Abstract
https://www.alr-journal.org/articles/alr/abs/2009/02/alr015-09/alr015-09.html
Ideas and considerations are put forward for managing fisheries and marine populations using primarily trawl surveys to supply biological and spatial indicators of the state of stocks, and to permit catch per unit effort (CPUE)-based assessments. Trawl surveys seldom allow absolute estimates of fish population s but, if appropriately located, timed, and designed, can provide a broad range of information about catchable fish species and the ecosystem that supports them. This information may be more conducive to sustainable management of fisheries than the traditional focus on the abundances of selected stocks.
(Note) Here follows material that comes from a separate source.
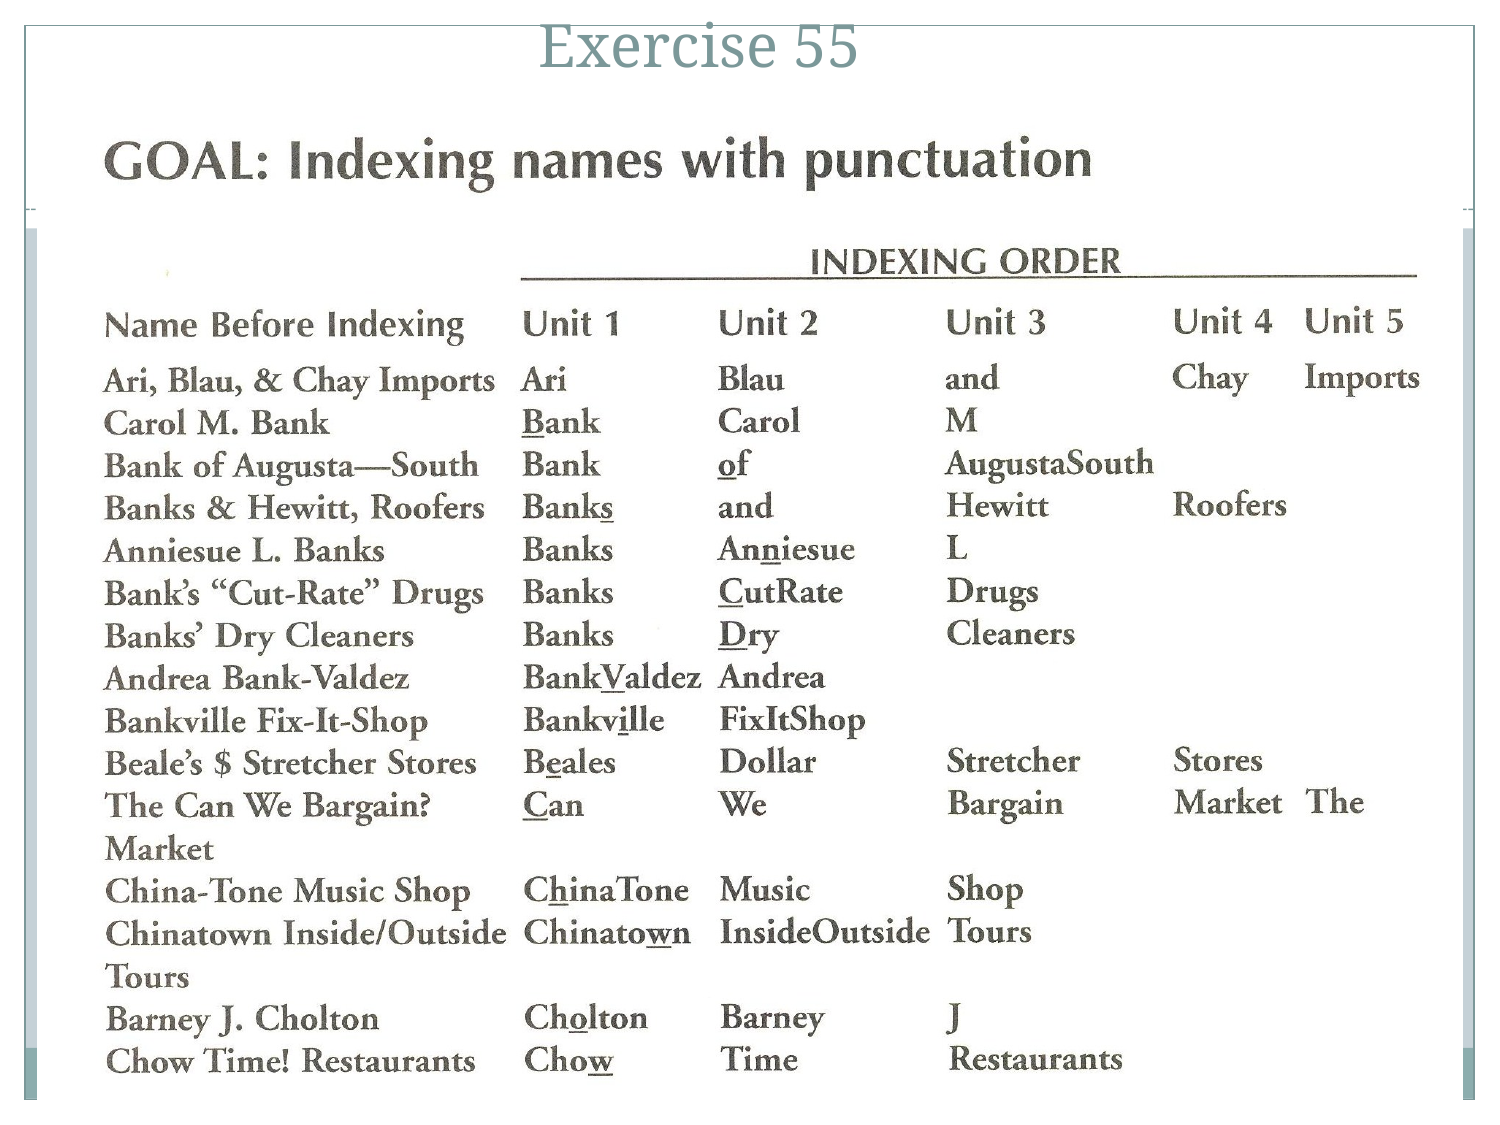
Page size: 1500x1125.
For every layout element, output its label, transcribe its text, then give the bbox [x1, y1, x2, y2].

title Exercise 55 [0, 0, 1400, 87]
picture [37, 104, 1463, 1125]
The paper first briefly proposes how survey-based methods might supplement existing fishery-dependent stock assessments, as would be necessary during a transition phase to a more ecosystem-orientated system of management. Full survey-based management is then considered in relation to management objectives, the selection of indicators, survey design, reference periods, levels and directions, statistical aspects, CPUE-based assessments, and management responses to good and bad signals from the ecosystem. We argue that existing fishery-dependent stock assessments cannot be claimed to produce absolute estimates of stock abundance and fishing mortality because natural mortality (M) is seldom known accurately and, therefore, that they should not be presumed superior to the relative information from surveys, and an agreeable form of adaptive management.